New College has faced many challenges in its 60 years, but nothing has reached as far into our extended community or been as disruptive as the coronavirus (COVID-19) pandemic.
I write to tell you a little about what has transpired on campus, and hope that you, in turn, will stay in touch.
The first COVID-19 cases in Florida were announced nine days after the New College reunion on March 2. One was in neighboring Manatee County.
In what seemed like a super abundance of caution, the provost’s office asked professors to start preparing high-level plans to teach some courses remotely. Nine days later, the State University System (SUS) required that all state universities move to online learning for two weeks, beginning March 23.
Less than a week later, on St. Patrick’s Day, the SUS required that all of us teach the semester online and, to the extent possible, move students out of the residence halls. All May commencements were canceled.
So, in less than a month, with virtually no advance preparation, we have moved our face-to-face instructional program (classes, tutorials, laboratories, theses and baccalaureate exams) online for the spring semester.
Almost all students have vacated the residence halls, and most faculty and staff are working remotely. We had no online courses one month ago: 0%. We are now at 100%. One month ago, we had the highest proportion of students in the SUS in residence, and now we are among the lowest. No other state university has changed so much and so quickly.
I am deeply grateful to the faculty, staff and students who are working very hard under conditions that no one signed up for, and that no one could have imagined three weeks ago. Profound thanks to our board members and to those of you who contributed to the student emergency fund (it has helped, and continues to help, so many students).
What has most inspired me most, however, has been the creativity with which our community has met the pandemic.
March madness canceled? No worries. For those who cared and those who didn’t, Biology and Marine Science Professor Athena Rycyk got students and faculty involved in “March Mammal Madness,” an online tournament of simulated mammal combat competition. As Athena sees it, the restrictions of a socially-distanced curriculum present a unique opportunity. “Whenever you have limits, it also inspires creativity,” she said. “And there are so many biologically-focused ways to explore the world from our computers. We’ll be using those tools in the classroom and finding new ways to learn.”
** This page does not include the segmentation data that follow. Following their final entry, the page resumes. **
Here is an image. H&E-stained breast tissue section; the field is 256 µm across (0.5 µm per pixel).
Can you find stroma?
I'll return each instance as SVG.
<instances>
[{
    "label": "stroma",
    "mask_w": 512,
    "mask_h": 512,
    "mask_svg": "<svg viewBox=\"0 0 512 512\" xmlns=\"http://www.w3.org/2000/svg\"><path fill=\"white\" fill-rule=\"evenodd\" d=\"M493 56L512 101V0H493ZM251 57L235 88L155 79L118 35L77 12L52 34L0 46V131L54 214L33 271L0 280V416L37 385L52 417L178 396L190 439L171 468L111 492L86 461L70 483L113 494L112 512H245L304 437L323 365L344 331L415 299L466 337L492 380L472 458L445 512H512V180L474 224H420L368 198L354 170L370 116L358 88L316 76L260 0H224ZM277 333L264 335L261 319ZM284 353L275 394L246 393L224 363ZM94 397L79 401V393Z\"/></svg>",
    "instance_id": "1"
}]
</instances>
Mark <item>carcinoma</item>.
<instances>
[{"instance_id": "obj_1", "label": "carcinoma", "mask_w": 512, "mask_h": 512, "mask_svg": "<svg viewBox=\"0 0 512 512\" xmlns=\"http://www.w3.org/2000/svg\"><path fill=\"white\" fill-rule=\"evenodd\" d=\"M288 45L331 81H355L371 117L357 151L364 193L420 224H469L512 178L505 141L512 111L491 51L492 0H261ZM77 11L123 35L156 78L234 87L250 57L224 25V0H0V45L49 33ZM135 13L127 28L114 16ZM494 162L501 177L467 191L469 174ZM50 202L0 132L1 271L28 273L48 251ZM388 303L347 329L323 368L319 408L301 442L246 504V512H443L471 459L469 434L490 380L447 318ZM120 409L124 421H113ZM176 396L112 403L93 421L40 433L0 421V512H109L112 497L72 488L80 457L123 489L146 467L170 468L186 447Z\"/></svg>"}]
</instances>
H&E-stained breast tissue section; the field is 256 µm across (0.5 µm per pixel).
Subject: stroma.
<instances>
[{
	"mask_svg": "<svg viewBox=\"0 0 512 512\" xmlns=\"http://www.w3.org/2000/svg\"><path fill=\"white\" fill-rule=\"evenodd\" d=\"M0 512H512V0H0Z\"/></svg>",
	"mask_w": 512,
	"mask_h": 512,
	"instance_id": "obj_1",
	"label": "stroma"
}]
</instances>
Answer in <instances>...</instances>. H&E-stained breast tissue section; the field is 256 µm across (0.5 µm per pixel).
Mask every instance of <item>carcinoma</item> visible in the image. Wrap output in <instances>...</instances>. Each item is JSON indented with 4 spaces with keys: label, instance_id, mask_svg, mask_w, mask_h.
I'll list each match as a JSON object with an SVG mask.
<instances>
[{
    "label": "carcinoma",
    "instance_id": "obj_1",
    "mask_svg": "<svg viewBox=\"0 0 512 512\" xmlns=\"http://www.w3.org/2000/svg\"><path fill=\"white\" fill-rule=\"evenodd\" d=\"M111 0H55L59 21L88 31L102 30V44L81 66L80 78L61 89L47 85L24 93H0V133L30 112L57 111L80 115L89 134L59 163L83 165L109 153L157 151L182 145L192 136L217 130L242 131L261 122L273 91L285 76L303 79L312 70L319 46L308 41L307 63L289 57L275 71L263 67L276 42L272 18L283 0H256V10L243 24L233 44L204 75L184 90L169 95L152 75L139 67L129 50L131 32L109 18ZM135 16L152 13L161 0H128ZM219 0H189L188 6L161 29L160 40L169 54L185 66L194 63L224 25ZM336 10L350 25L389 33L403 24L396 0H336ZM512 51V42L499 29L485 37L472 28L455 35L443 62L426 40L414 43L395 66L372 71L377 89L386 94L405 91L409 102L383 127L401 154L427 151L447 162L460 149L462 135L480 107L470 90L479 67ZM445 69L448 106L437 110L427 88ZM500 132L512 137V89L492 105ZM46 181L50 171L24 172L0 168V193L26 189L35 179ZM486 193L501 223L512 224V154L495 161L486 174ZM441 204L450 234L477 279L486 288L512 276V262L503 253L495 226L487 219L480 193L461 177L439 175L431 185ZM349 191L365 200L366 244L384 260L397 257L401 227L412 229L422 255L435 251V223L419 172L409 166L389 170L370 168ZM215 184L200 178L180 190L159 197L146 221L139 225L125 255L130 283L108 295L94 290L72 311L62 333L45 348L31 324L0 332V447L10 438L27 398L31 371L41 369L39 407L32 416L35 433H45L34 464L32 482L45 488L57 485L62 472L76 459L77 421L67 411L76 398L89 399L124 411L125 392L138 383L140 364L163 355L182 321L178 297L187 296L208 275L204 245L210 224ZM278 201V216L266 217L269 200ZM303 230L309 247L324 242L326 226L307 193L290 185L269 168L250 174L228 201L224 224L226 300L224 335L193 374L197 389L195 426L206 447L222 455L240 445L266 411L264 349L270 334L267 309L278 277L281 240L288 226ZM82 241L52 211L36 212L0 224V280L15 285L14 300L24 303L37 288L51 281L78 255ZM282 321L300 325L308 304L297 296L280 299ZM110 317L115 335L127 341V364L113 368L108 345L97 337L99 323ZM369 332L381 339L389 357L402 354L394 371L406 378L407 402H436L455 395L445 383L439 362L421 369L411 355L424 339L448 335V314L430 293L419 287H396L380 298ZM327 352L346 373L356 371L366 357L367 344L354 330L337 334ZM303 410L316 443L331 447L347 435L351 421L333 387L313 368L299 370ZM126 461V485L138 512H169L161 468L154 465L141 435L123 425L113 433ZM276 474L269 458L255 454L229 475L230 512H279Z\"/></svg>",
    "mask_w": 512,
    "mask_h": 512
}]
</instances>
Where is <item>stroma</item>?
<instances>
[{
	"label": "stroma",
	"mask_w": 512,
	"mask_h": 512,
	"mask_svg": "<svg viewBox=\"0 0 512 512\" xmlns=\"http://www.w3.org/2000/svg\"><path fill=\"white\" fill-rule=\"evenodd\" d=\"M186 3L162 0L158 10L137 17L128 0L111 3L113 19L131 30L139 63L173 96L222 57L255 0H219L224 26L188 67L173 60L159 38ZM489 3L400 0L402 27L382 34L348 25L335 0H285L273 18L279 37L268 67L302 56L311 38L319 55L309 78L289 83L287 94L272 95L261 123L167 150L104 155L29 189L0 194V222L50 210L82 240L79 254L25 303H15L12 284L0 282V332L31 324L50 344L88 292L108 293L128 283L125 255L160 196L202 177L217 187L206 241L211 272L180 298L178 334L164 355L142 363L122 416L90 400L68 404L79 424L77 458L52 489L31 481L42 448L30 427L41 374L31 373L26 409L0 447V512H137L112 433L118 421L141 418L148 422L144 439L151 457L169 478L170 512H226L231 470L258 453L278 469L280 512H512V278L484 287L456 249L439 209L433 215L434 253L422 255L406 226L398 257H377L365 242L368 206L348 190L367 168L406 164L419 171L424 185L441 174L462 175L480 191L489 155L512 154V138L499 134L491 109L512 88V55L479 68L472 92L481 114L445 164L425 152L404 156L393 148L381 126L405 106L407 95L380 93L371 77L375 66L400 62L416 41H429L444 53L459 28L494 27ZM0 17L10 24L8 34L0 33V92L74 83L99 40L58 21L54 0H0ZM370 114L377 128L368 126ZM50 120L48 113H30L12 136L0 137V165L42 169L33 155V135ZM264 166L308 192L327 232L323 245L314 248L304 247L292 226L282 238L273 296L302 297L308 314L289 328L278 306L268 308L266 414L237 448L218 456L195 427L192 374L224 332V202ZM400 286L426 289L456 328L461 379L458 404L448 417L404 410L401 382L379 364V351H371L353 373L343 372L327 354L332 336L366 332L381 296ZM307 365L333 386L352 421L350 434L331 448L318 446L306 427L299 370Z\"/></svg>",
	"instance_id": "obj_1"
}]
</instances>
Too old to learn new tricks? No such thing. As my predecessor, Professor Mike Michalson, who is retiring this year, told his students, “In my 45th year of teaching, I’m so taken with this new style of teaching, that I’m going to pursue it for the rest of my career!”
Intensely curious about epidemics? Over 30 faculty members have engaged in an online discussion of creating an array of (face-to-face) first-year seminars for incoming students, which look at epidemics from at least that many disciplinary and interdisciplinary perspectives.
Feeling lost, need counseling or looking for a job? The Student Success and Advocacy team is helping our students navigate college via Google hangouts and phone appointments. The Counseling and Wellness Center has launched a telehealth platform and a Therapy Assistance Online program. The Center for Career Engagement and Opportunity (CEO) continues to meet with students online to assist them in their search for full-time employment, summer internships and graduate school opportunities. The CEO just launched what might well be the first-ever virtual reverse career fair.
The resilience in the face of disruption underscores the strength of the College. The platform may change but our mission remains the same. We continue to prepare intellectually curious students for lives of great achievement.
We will do everything to ensure that students can complete the semester successfully; that seniors graduate on time; and that students, staff and faculty members can work safely. To date, we have had no cases of COVID-19 on campus.
And that brings me back to you. You embody a New College education. You matter. The road ahead is hard, but walking that road together will make it a little easier. Please stay in touch. Please be safe. And let me know what my team can do to help.